Es un caso obvio de una comprensión de la propia tarea que nada tiene que ver con la forma en que objetivamente se la define.
No hay nada, en efecto, que habilite a la Convención Constitucional para solicitar la aprobación de un proyecto de ley como ese, ni ningún otro. La Convención carece de cualquier facultad para abogar por proyectos de ley o políticas públicas o someter a escrutinio las existentes. Ni fue electa para eso, ni su función incluye esa facultad. Creer otra cosa (como al parecer algunos miembros de la Convención lo creen) es un equívoco, una inconsistencia entre la manera en que algunos convencionales, o convencionistas, conciben su función y la forma en que las reglas que le dieron origen la definen. Ese tipo de inconsistencia (que en la vida cotidiana alienta bromas y provoca ridículos, formas de humorismo involuntario en las que incurre quien no entiende su rol) en el caso de la Convención Constitucional puede generar problemas públicos de relevancia.
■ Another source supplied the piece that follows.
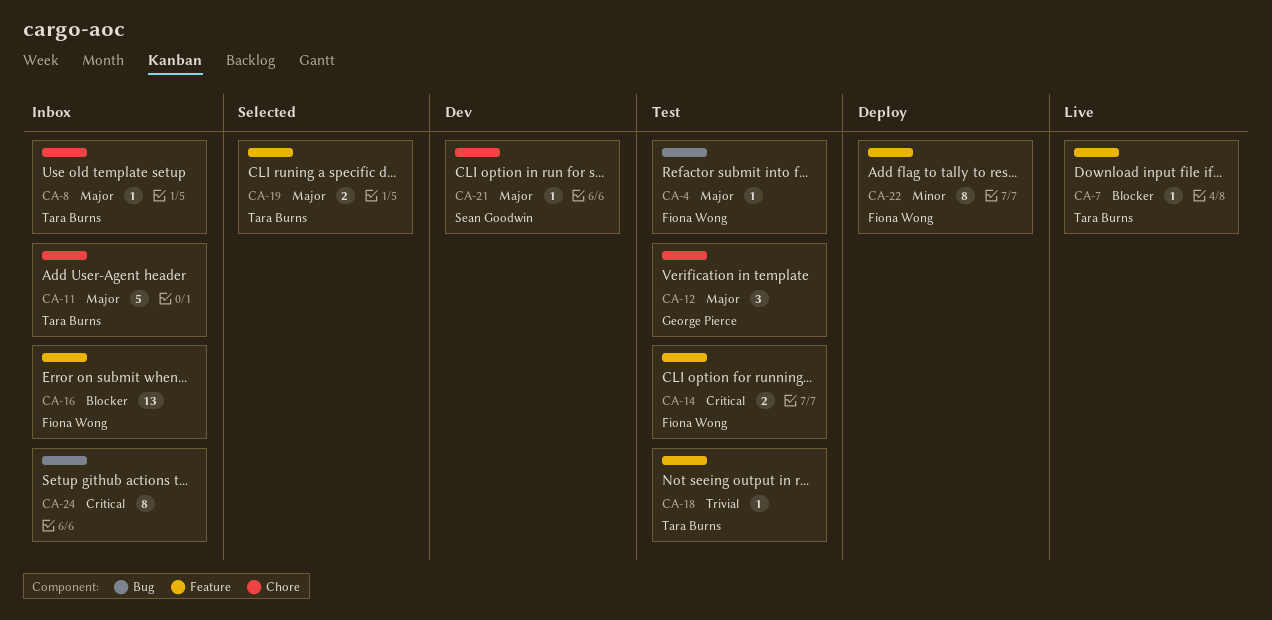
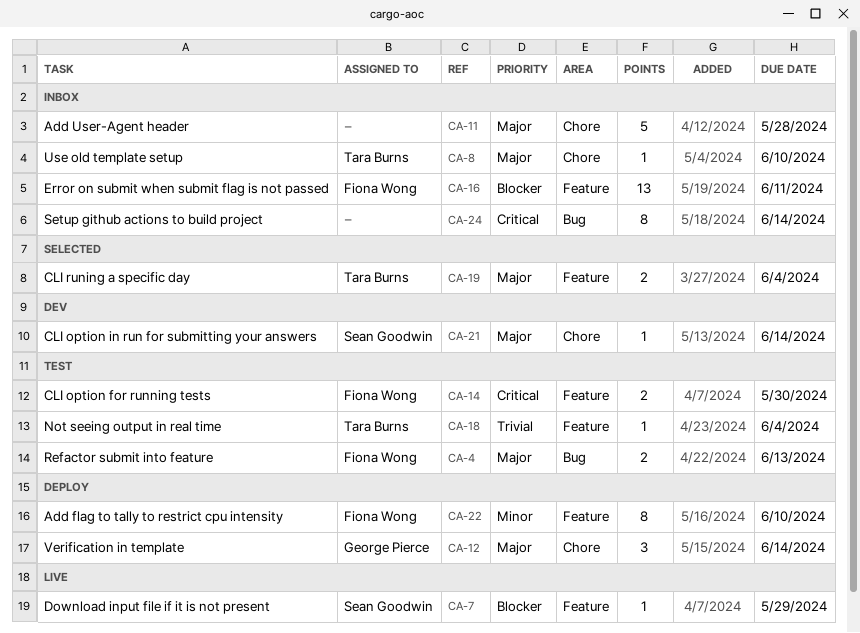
CA-4, estimate: 1 -> 2
CA-7, owner: Tara Burns -> Sean Goodwin
CA-11, owner: Tara Burns -> none
CA-12, status: Test -> Deploy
El más obvio de todos es que los convencionales, o un grupo de ellos para ser más preciso, comienzan a presumir que su función está por sobre cualquier otra forma de representación política; que los senadores y los diputados, y para qué decir el Presidente, están algunos escalones por debajo de ellos en la escala del poder; y que entonces todos han de someter su voluntad más temprano que tarde a lo que la Convención decida. Esta pretensión es absurda. Algunos de los convencionales, o convencionistas, parecen pensar que como la carta constitucional que deberán redactar es la regla suprema, entonces su voluntad es suprema también.
Pero ocurre que el hecho de contribuir a redactar la regla suprema no transforma en suprema la voluntad de los convencionales. Lo que poseerá relevancia es la voluntad del órgano llamado Convención que se formará con la voluntad de todos luego de la deliberación; pero cada voluntad individual carece de toda facultad o competencia.
No comprender eso es incurrir en un grave equívoco.
Y ese equívoco —creerse autoridad por el solo hecho de integrar la Convención, una autoridad, además, instalada en la cúspide— debe evitarse puesto que de cundir conducirá a sus integrantes a incurrir en las peores formas de humor involuntario, o, esto sí sería grave, a exceder las propias facultades y atribuirse poderes que nadie nunca ha pensado o decidido conferirles.